Las causas que contribuyeron al movimiento emancipador de los siervos fueron los siguientes:

  • Los siervos trataron de asegurar su derecho en la tierra.
  • Hacer suyo el suelo que cultivaban.
  • Los siervos de la Iglesia y los del fisco adquirieron por regla general más derechos que los de los particulares.
  • Con el paso del tiempo, como estaban hasta cierto punto confundidos en una sola clase villanos y siervos, si por virtud de esto perdieron de condición los primeros, ganaron los segundos.
  • El espíritu cristiano y el hecho de las cruzadas, hicieron que los señores, unas veces por motivos interesados y otros desinteresados, emanciparan parte de sus siervos, convirtiéndoles en censatarios.
  • La revolución comunal.
  • El ejemplo de las ciudades, que lucharon para obtener la libertad política para gobernarse por sí mismos y elegir sus magistrados (gozando desde hacía tiempo de la libertad civil), que influyó a los siervos que cultivaban la tierra a reflexionar lo siguiente: "Todos somos hombres" y alcanzar la libertad civil, dentro de unos límites más o menos extensos.
  • Esto llevó a la desaparición por completo de la esclavitud personal que era la más dura, salvo aquella que era consecuencia de las guerras y que la servidumbre de la gleba comenzó a decaer en Italia en los siglos XI y XII, convirtiéndoses en libres casi todos los campesinos (aunque en otros aun subsistía a finales del siglo XIX) y dejando de existir en el siglo XV y que por virtud de este movimiento de emancipación, se fueron diferenciando diversas clases o condiciones dentro de este mismo estado de servidumbre y muchos siervos se hicieron libres, convirtiéndose en villanos o pecheros y ya después con la garantía de la ley llegó a ser propietario, que ya por algo en el año de 1020 en el Fuero de León llamaba a los bienes del siervo "haereditatem servi".
  • En Francia, el 4 de agosto de 1789 se decretó la abolición de la calidad de siervo de "manos muertas" bajo cualquiera denominación que existiera y por decreto de 17 de julio de 1793, los poseedores de títulos feudales los entregasen para ser quemados.
  • En Holanda, en 1782, se logró extirpar los últimos restos de la servidumbre de la gleba.
  • En Alemania, a mediados del siglo XVIII, aún había siervos en el Norte y centro.

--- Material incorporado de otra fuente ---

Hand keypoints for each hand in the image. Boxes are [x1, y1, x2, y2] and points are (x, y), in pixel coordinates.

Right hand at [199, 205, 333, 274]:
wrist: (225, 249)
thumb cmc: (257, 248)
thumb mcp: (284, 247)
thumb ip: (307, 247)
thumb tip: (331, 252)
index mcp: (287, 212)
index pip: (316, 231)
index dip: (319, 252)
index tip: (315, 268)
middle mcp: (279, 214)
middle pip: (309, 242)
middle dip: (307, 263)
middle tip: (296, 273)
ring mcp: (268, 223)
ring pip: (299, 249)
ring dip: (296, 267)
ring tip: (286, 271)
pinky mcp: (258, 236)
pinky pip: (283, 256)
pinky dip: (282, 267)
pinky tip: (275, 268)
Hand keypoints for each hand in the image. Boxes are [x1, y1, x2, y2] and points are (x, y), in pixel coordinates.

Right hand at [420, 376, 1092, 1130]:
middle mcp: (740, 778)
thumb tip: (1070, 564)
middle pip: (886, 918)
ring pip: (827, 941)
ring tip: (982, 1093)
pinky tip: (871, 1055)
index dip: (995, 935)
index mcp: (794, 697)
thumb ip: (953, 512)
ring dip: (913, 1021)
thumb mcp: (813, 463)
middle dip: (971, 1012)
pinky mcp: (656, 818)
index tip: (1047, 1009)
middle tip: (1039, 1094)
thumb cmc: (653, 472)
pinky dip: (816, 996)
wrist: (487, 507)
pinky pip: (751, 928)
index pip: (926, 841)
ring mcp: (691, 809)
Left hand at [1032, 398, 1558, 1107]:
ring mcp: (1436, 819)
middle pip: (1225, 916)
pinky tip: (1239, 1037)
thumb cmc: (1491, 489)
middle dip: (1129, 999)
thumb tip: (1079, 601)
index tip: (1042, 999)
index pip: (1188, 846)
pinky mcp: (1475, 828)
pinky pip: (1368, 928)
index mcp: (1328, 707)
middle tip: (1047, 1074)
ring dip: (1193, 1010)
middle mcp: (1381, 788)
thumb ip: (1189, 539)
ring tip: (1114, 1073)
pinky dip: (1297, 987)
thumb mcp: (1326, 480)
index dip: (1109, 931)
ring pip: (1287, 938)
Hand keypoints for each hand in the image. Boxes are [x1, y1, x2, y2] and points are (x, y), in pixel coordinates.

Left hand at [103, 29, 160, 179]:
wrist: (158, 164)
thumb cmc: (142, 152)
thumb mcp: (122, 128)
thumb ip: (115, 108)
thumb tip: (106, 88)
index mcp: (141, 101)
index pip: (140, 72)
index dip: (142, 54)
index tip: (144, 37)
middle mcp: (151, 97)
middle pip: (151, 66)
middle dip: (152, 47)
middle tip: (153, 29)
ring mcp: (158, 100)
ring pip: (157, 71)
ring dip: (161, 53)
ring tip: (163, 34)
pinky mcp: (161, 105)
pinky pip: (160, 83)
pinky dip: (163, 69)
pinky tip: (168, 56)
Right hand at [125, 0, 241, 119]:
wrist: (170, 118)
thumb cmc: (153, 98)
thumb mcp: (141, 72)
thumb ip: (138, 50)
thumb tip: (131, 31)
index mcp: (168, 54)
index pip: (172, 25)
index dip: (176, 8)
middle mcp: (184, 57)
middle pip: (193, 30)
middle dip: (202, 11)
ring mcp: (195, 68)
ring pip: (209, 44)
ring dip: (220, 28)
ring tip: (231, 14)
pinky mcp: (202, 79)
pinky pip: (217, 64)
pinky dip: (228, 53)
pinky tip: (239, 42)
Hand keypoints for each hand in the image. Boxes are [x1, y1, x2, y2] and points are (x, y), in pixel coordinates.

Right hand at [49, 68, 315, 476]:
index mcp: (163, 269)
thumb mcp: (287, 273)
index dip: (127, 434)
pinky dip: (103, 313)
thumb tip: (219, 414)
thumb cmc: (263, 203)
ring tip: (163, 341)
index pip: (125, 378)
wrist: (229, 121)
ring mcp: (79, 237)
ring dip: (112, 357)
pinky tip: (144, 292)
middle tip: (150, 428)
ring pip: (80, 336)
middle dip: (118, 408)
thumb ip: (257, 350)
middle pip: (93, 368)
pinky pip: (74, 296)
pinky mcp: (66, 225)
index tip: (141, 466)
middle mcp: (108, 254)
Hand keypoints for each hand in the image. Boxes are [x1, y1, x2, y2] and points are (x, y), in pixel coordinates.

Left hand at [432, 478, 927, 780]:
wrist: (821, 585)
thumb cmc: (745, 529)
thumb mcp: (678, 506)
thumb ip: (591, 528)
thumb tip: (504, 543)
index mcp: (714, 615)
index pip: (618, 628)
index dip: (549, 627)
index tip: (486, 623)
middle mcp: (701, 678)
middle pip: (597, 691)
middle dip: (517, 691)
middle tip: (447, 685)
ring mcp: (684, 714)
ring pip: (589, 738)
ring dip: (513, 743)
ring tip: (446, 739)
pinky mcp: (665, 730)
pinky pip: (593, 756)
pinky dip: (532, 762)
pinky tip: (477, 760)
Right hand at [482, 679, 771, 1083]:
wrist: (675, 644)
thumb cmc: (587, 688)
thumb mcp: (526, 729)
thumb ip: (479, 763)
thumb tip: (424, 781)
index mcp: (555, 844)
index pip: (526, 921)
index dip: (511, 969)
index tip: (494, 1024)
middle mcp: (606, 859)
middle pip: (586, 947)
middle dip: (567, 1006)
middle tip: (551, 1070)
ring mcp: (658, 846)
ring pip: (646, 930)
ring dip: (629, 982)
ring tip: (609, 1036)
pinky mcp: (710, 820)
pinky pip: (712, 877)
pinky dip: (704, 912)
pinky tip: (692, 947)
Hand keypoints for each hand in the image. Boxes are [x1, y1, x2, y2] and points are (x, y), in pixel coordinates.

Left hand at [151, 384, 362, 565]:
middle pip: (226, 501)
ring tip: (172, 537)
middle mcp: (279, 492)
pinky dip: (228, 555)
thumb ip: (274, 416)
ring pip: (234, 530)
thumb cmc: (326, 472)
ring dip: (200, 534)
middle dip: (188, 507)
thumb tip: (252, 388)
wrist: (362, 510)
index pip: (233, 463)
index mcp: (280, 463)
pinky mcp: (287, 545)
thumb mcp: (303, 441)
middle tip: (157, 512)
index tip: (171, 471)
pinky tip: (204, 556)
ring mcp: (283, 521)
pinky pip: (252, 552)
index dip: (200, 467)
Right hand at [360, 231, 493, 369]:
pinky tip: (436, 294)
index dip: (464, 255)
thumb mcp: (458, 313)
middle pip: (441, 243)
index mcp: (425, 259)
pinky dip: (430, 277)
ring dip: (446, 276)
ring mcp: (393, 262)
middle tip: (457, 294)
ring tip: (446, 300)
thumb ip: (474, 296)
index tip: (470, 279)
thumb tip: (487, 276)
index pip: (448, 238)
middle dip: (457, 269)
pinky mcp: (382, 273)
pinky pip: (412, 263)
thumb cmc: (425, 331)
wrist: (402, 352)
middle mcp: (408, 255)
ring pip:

Pero, a mediados del siglo XIX desapareció los últimos restos de servidumbre, en Prusia y Austria (1848).
  • En Hungría y el Gran Ducado de Varsovia, desapareció la servidumbre social con la aplicación que hizo Napoleón Bonaparte de los principios del Código Civil.
  • En Italia, en el siglo XVII, prácticamente la servidumbre había dejado de existir.
  • En Inglaterra, desapareció antes que en otros países por la aplicación del espíritu de la Carta Magna otorgada a principios del siglo XIII y la organización feudal, que no arraigó tanto como en Francia y otras naciones.
  • En Rusia, por un manifiesto imperial de 1861, quebrantándose las cadenas de 20.000.0000 millones de siervos de la Corona, 3.000.000 millones pertenecientes a los heredamientos y 22.000.000 millones de personas propiedad de particulares.

Referencias

Bibliografía

  • Diccionario Enciclopédico Hispano-Americano, 1887-1910, Barcelona, Montaner i Simón editores.